I was brainstorming how to solve this problem and debugging as I went and encountered the following issue - $2.05/0.05 gives me the result of 40.999999 not 41. Anyone else encountered this issue? Am I missing something? All the other formulas seem to work fine. See the code below:

function checkCashRegister(price, cash, cid) {
//define primary variables
const p = 0.01;
const n = 0.05;
const d = 0.1;
const q = 0.25;
const db1 = 1;
const db5 = 5;
const db10 = 10;
const db20 = 20;
const db100 = 100;
let change = cash - price;
let currState = {status: “”, change: };

let pRoll = 0;
let nRoll = 0;
let dRoll = 0;
let qRoll = 0;
let db1Roll = 0;
let db5Roll = 0;
let db10Roll = 0;
let db20Roll = 0;
let db100Roll = 0;

// determine # of coins and bills in drawer

for (let i = 0 ; i < cid.length; i++) {
switch ( cid[i][0]) {
case “PENNY”:
pRoll = (cid[i][1])/p;
break;
case “NICKEL”:
nRoll = (cid[i][1])/n;
break;
case “DIME”:
dRoll = (cid[i][1])/d;
break;
case “QUARTER”:
qRoll = (cid[i][1])/q;
break;
case “ONE”:
db1Roll = (cid[i][1])/db1;
break;
case “FIVE”:
db5Roll = (cid[i][1])/db5;
break;
case “TEN”:
db10Roll = (cid[i][1])/db10;
break;
case “TWENTY”:
db20Roll = (cid[i][1])/db20;
break;
case “ONE HUNDRED”:
db100Roll = (cid[i][1])/db100;
break;
}
}
console.log(pRoll);
console.log(nRoll);
console.log(dRoll);
console.log(qRoll);
console.log(db1Roll);
console.log(db5Roll);
console.log(db10Roll)
console.log(db20Roll);
console.log(db100);
return currState;

}

checkCashRegister(19.5, 20, [[“PENNY”, 1.01], [“NICKEL”, 2.05], [“DIME”, 3.1], [“QUARTER”, 4.25], [“ONE”, 90], [“FIVE”, 55], [“TEN”, 20], [“TWENTY”, 60], [“ONE HUNDRED”, 100]]);

Yes, many many people have encountered this issue because it is a common problem for all programming languages.
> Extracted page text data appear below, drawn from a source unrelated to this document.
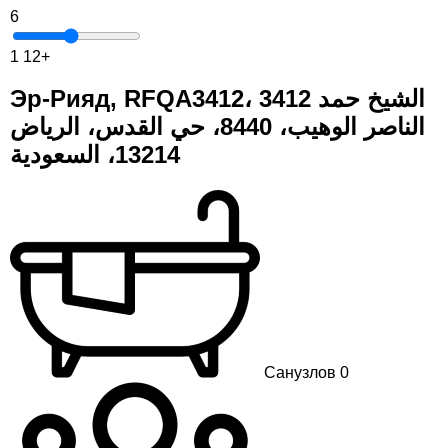
6
1
12+
Эр-Рияд, RFQA3412، 3412 الشيخ حمد
الناصر الوهيب، 8440، حي القدس، الرياض
13214، السعودية
Санузлов 0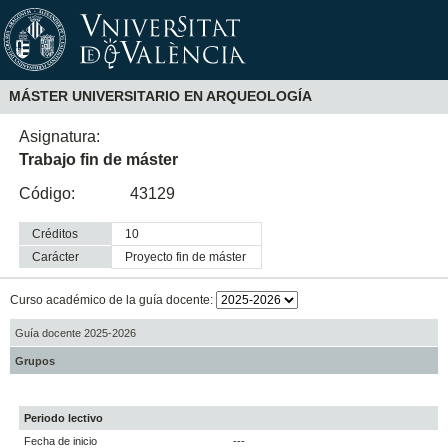
MÁSTER UNIVERSITARIO EN ARQUEOLOGÍA
Asignatura:
Trabajo fin de máster
Código:
43129
Créditos
10
Carácter
proyecto fin de máster
Curso académico de la guía docente:
Guía docente 2025-2026
Grupos
Periodo lectivo
Fecha de inicio
---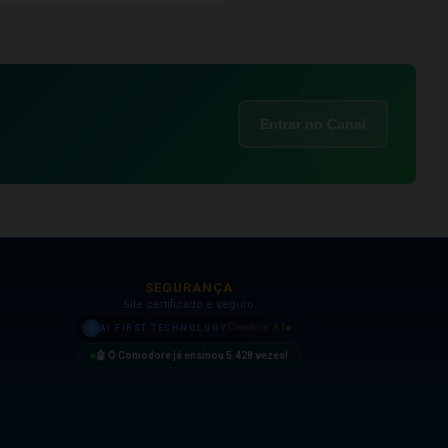
Entrar no Canal
SEGURANÇA
Site certificado e seguro
4.1
AI FIRST TECHNOLOGY
Comodore
🤖 O Comodore já ensinou
5.428
vezes!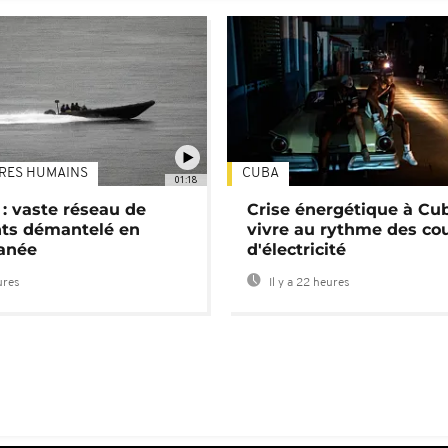
TRES HUMAINS
CUBA
01:18
: vaste réseau de
Crise énergétique à Cub
nts démantelé en
vivre au rythme des co
anée
d'électricité
ures
Il y a 22 heures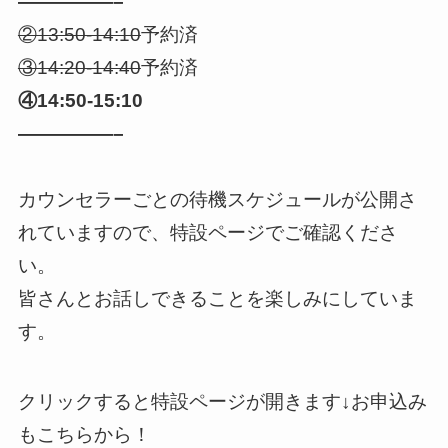
—————–
②13:50-14:10
予約済
③14:20-14:40
予約済
④14:50-15:10
—————–
カウンセラーごとの待機スケジュールが公開さ
れていますので、特設ページでご確認くださ
い。
皆さんとお話しできることを楽しみにしていま
す。
クリックすると特設ページが開きます↓お申込み
もこちらから！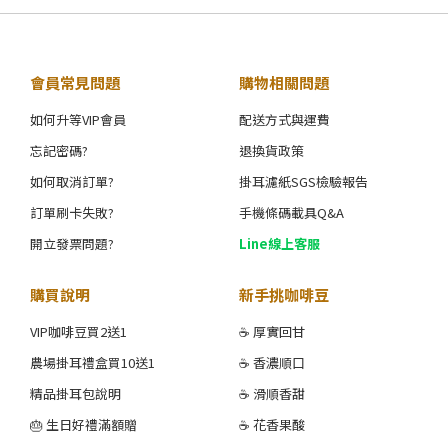
會員常見問題
購物相關問題
如何升等VIP會員
配送方式與運費
忘記密碼?
退換貨政策
如何取消訂單?
掛耳濾紙SGS檢驗報告
訂單刷卡失敗?
手機條碼載具Q&A
開立發票問題?
Line線上客服
購買說明
新手挑咖啡豆
VIP咖啡豆買2送1
☕ 厚實回甘
農場掛耳禮盒買10送1
☕ 香濃順口
精品掛耳包說明
☕ 滑順香甜
🎂 生日好禮滿額贈
☕ 花香果酸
It has to do with how floating point numbers (i.e. numbers with decimals in them) are represented in a computer. Because there are infinite amounts of floating point numbers it is impossible to represent them all and thus some amount of approximation needs to be done. Thus, you sometimes get weird answers for seemingly simple math problems, for example, in JS:

0.1 + 0.2 returns 0.30000000000000004

So you’ll need to work around this.

Thank you for the explanation. Looks like things just got a bit more complicated.